Thank you for responding! I thought I should give an update on how I got it working. I’m not too familiar with Kubernetes so please correct me if im wrong.
My mistake was I was trying to run my Rancher Server on the same server as my cluster. In order to connect to my rancher server I exposed port 80 so I could access it via my domain. Because I was already using port 80 all of my domains that was pointing to what I thought was my load balancer but was actually just loading my rancher server. At the time I didn’t see the issue but now it’s so obvious. So my original issue was my domains were loading rancher server and not my pods
My setup is this.
- I have one digital ocean droplet running just rancher.
- When I create a new cluster in Rancher, I go to the Digital ocean option (added the API in on my DO account), and it will spin up a DO droplet in which Kubernetes is installed.

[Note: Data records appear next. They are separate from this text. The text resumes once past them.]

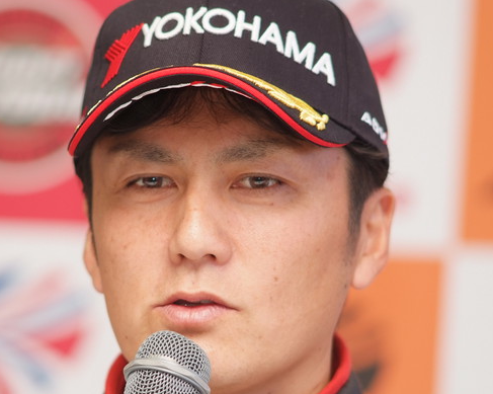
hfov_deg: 5.2
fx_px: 5468
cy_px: 234
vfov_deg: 4.1
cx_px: 192
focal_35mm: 375
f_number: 2.8
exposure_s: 1/125
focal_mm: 180
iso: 400
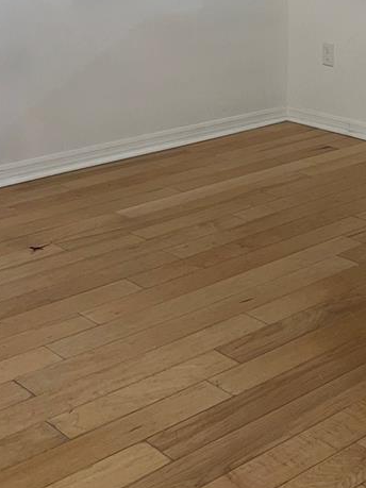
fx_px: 959
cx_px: 386
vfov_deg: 27.3
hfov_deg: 20.7
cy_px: 31
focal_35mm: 68
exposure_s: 1/30
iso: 32
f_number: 1.5
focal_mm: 5.7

- I add my workloads (pods/images) and then add my load balancer. I used nginx for the image and exposed port 80 for the container/listening port. I also used NodePort. For my load balancer, I added all my domains. So in my case I had 3 rules which pointed my hosts to their containers
- I point my domains in Cloudflare to the IP of my new server that Rancher spun up. Not my rancher server IP.
If you are adding a new cluster in Rancher and use DO, you must use the IP of the server while adding the API key.